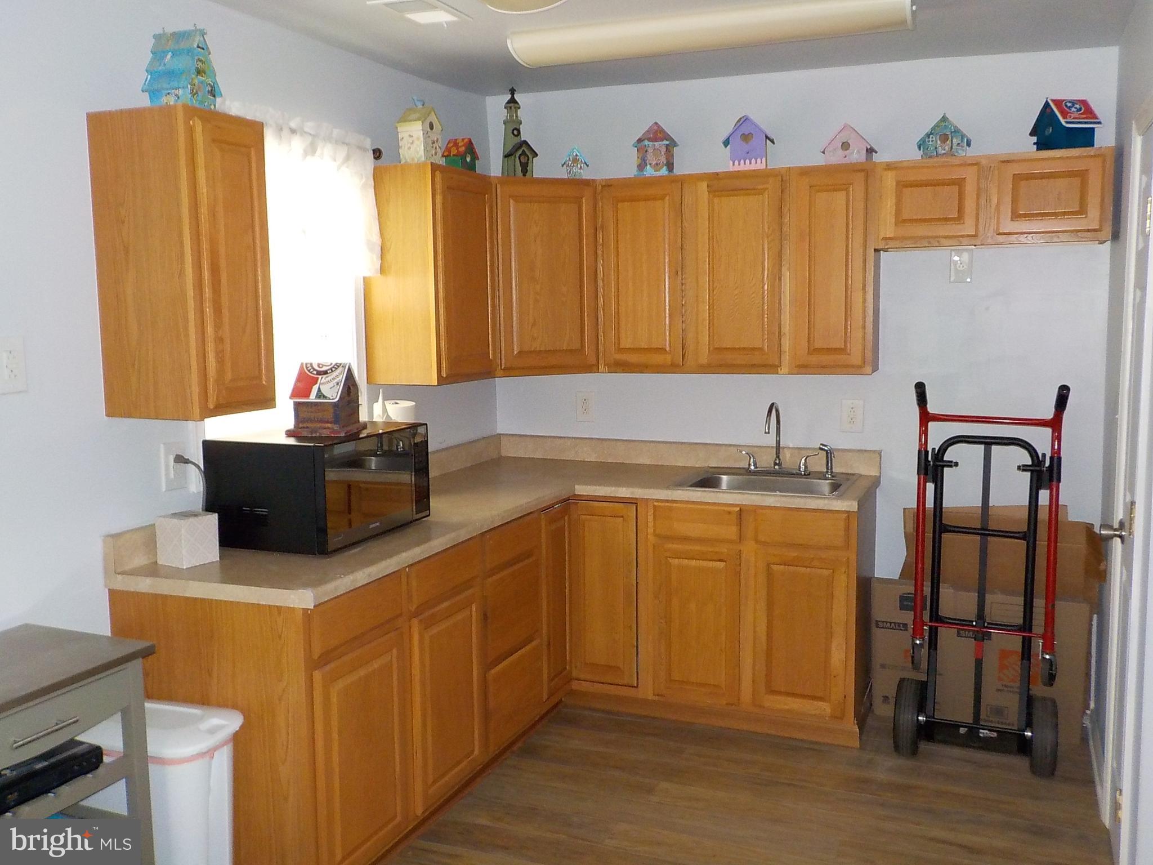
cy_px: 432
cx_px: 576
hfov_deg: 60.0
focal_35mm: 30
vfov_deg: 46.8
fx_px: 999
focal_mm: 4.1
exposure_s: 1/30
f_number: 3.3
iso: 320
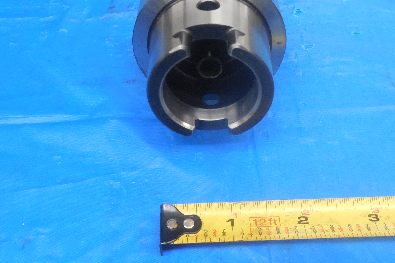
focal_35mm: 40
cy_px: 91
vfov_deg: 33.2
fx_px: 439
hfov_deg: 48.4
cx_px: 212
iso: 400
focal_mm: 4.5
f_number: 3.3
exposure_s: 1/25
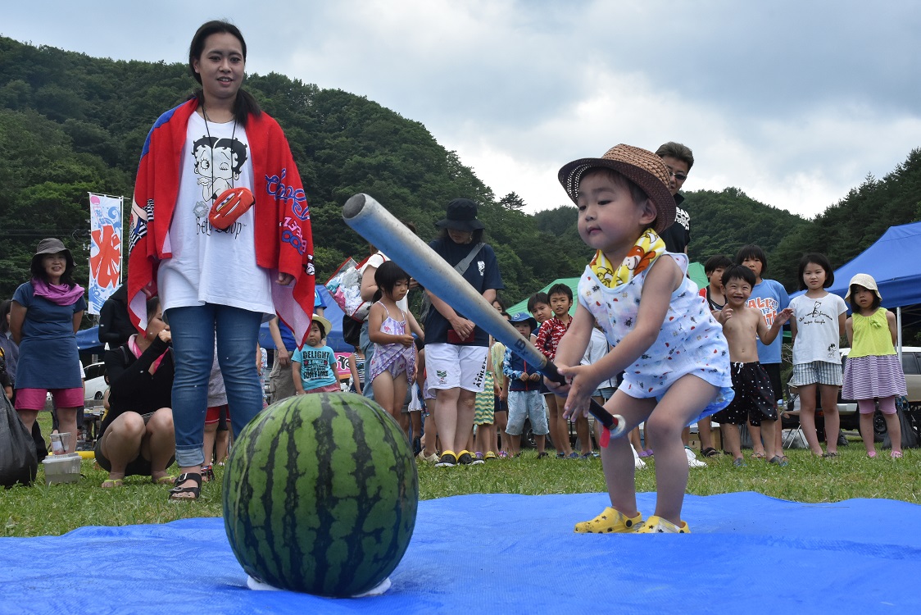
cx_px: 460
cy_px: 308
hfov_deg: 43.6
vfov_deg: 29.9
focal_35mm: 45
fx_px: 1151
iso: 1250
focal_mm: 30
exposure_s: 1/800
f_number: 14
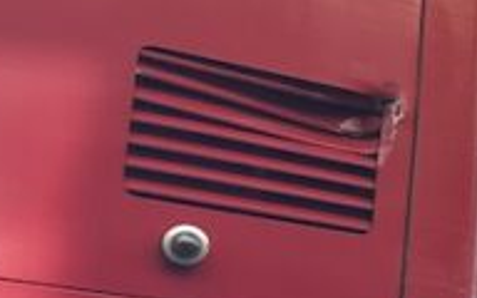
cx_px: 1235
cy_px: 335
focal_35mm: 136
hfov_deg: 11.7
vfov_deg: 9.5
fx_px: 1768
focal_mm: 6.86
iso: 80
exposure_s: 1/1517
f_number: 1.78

——————

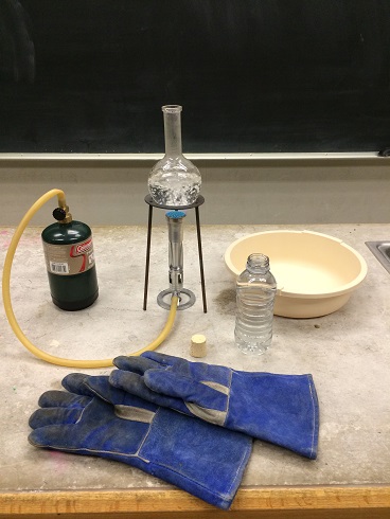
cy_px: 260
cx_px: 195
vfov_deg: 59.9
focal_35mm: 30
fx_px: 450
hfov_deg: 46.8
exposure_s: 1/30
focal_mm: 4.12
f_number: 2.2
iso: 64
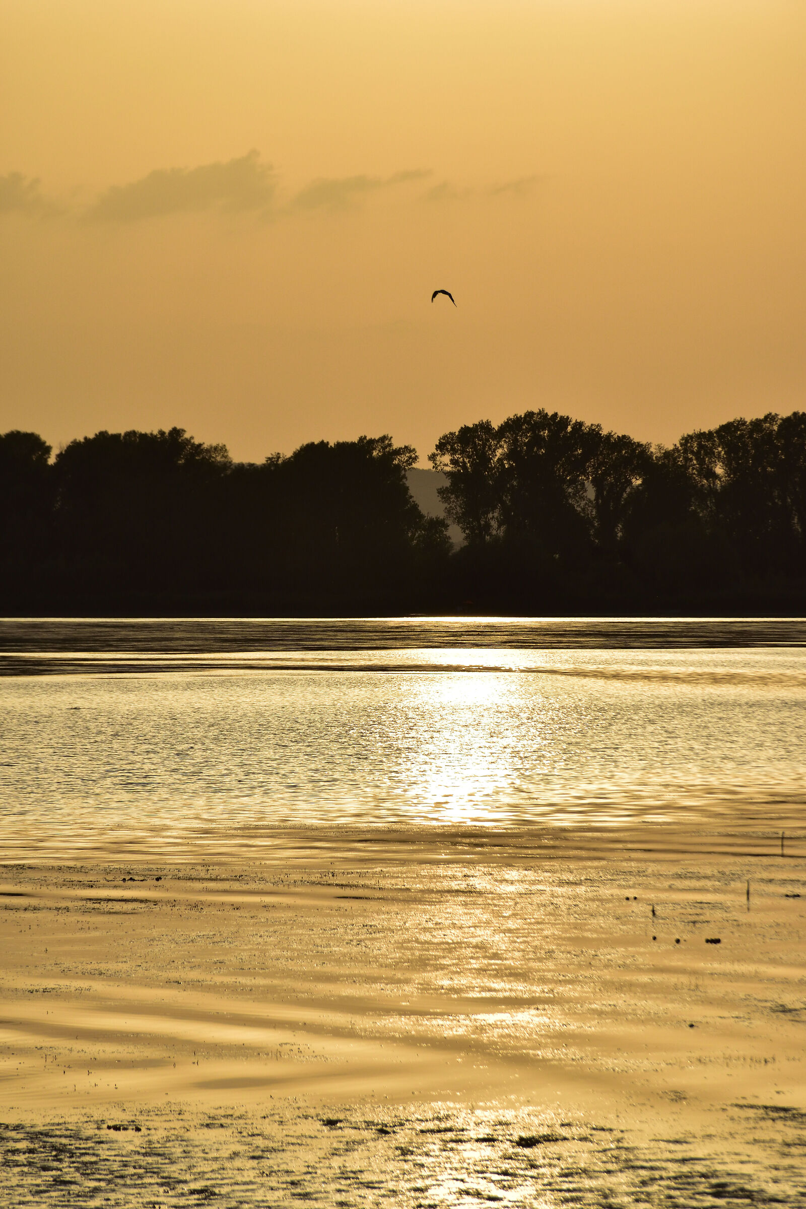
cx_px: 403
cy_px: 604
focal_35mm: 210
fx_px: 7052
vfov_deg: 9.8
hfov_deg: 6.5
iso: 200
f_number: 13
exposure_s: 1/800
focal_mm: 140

——————

WORK ITEM: Look above for the line with "f_number: 14", then print it and each line after it down to and including the line with "f_number: 1.78". Leave out the pictures and keep the wording exact.

TASK RESULT:
f_number: 14
cx_px: 1235
cy_px: 335
focal_35mm: 136
hfov_deg: 11.7
vfov_deg: 9.5
fx_px: 1768
focal_mm: 6.86
iso: 80
exposure_s: 1/1517
f_number: 1.78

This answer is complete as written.